Could you copy exactly the lines below from the one with "for lung cancer." to the one with "Annotated regions visible", inclusive, leaving out any pictures?

▶ [Material for this task]:
------------------------------------------------------------

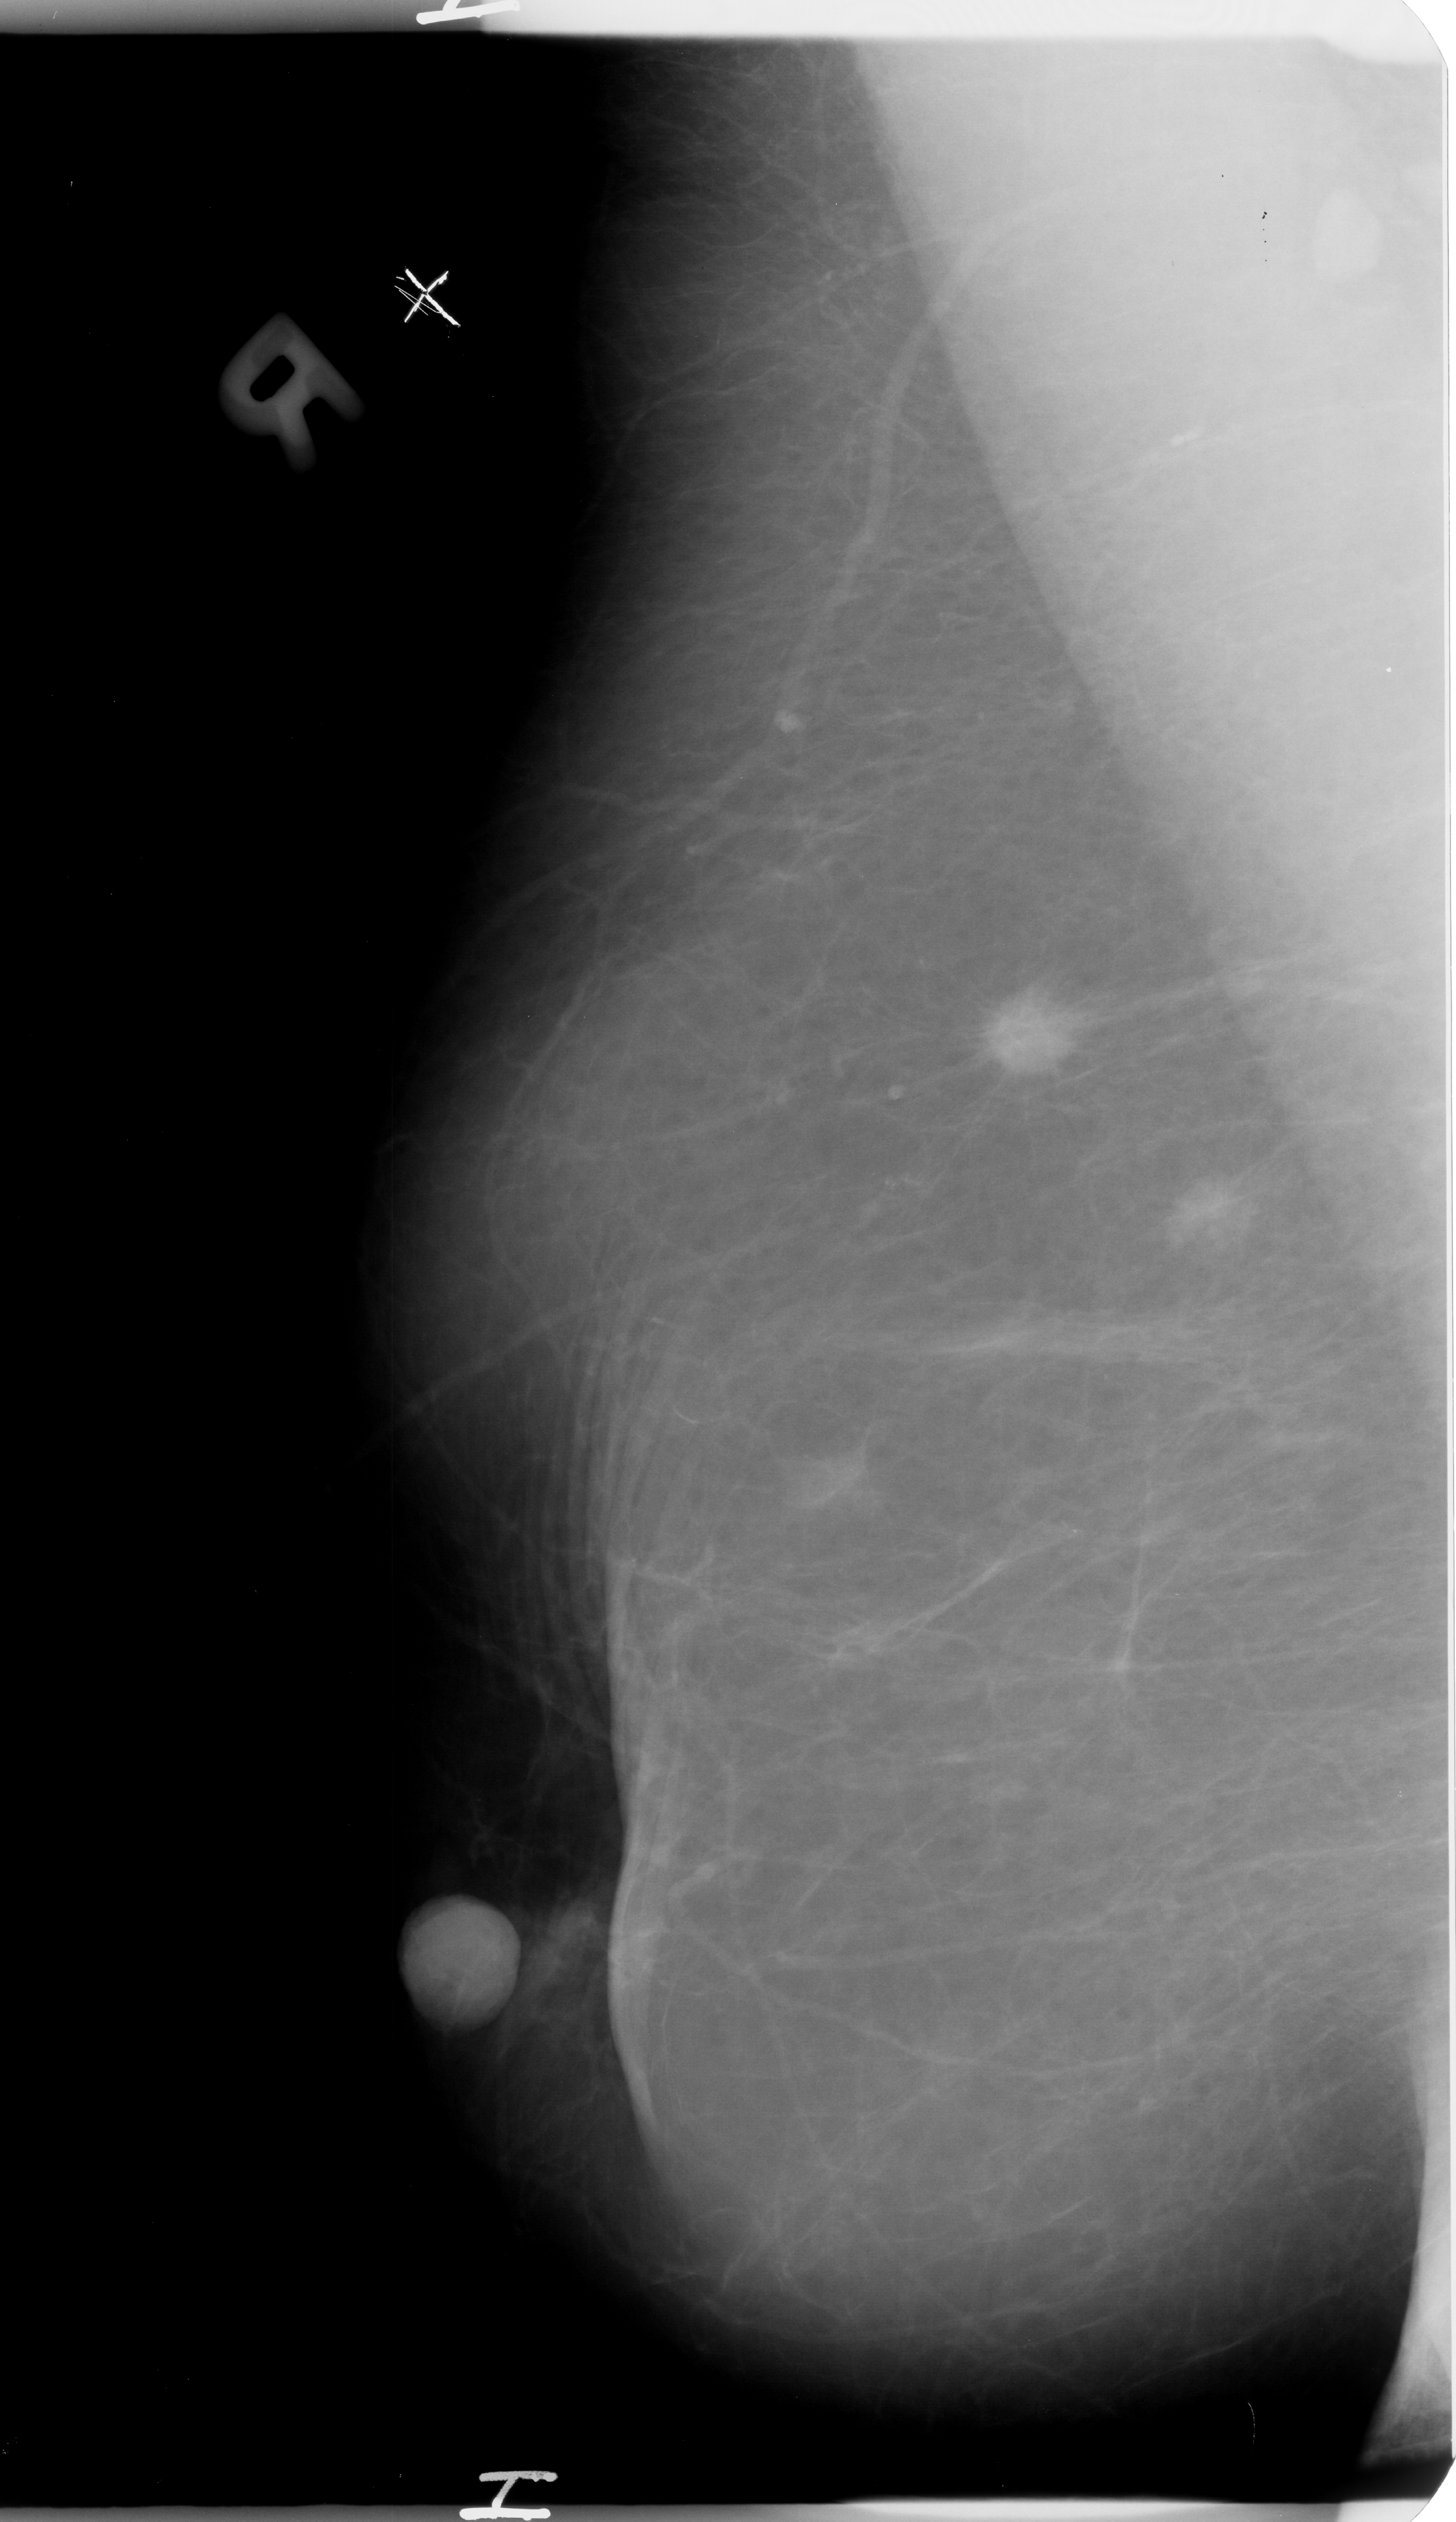
Mammogram (digitized film), right breast, mediolateral oblique (MLO) view, breast composition: almost entirely fatty (BI-RADS density category 1 of 4).
Marked abnormality: mass, shape irregular, margins spiculated; BI-RADS assessment category 4; pathology result (as recorded, not read from the image): malignant.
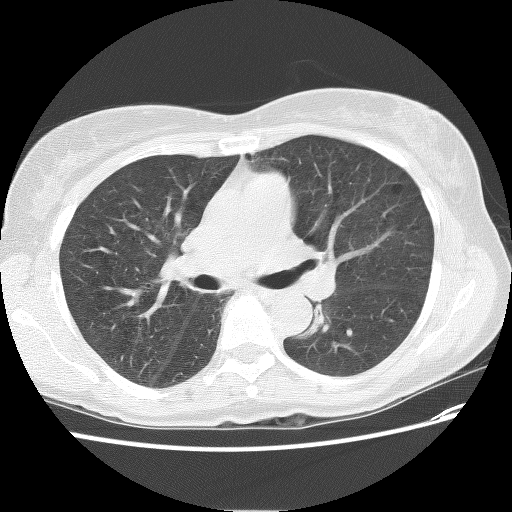
Chest CT (low-dose screening protocol), one axial image; baseline annual screen; lung window (W 1500 / L -600 HU); 2.5 mm slice thickness; lung (sharp) reconstruction kernel (BONE); slice 46 of 118 in the series. Female participant, aged 62 years at enrolment.
• Expert-annotated lung lesion, box from (x=287, y=297) to (x=345, y=343) px.
• No non-calcified nodule or mass ≥4 mm was recorded by the screening reader at this exam.
• Official screen result: negative screen, minor abnormalities not suspicious for lung cancer.
• Lung cancer was diagnosed 898 days after this screen: squamous cell carcinoma, NOS, left lower lobe, stage IIIB (AJCC 6th edition), 31 mm at pathology.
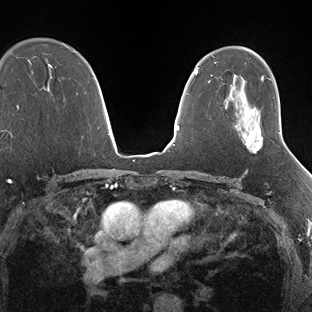
Breast MRI (dynamic contrast-enhanced), one axial slice. Slice 104 of 138 in the series (ordered by position). Dynamic contrast-enhanced series, time point 2 of 7 at this slice position (early post-contrast). 1.5 T. TE 1.5 ms, TR 4.1 ms. 312 × 312 image matrix, field of view 268 × 268 mm. Female patient.
Annotated regions visible in this slice (semi-automatic segmentation, software-assisted and operator-edited):
- enhancing-tissue mask used for the functional tumour volume (all voxels passing the contrast-enhancement thresholds inside the analysis volume; usually the tumour): bounding box [x1, y1, x2, y2] px = [245, 129, 281, 153]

------------------------------------------------------------

▶ [Answer below]:
• Official screen result: negative screen, minor abnormalities not suspicious for lung cancer.
• Lung cancer was diagnosed 898 days after this screen: squamous cell carcinoma, NOS, left lower lobe, stage IIIB (AJCC 6th edition), 31 mm at pathology.
Breast MRI (dynamic contrast-enhanced), one axial slice. Slice 104 of 138 in the series (ordered by position). Dynamic contrast-enhanced series, time point 2 of 7 at this slice position (early post-contrast). 1.5 T. TE 1.5 ms, TR 4.1 ms. 312 × 312 image matrix, field of view 268 × 268 mm. Female patient.
Annotated regions visible in this slice (semi-automatic segmentation, software-assisted and operator-edited):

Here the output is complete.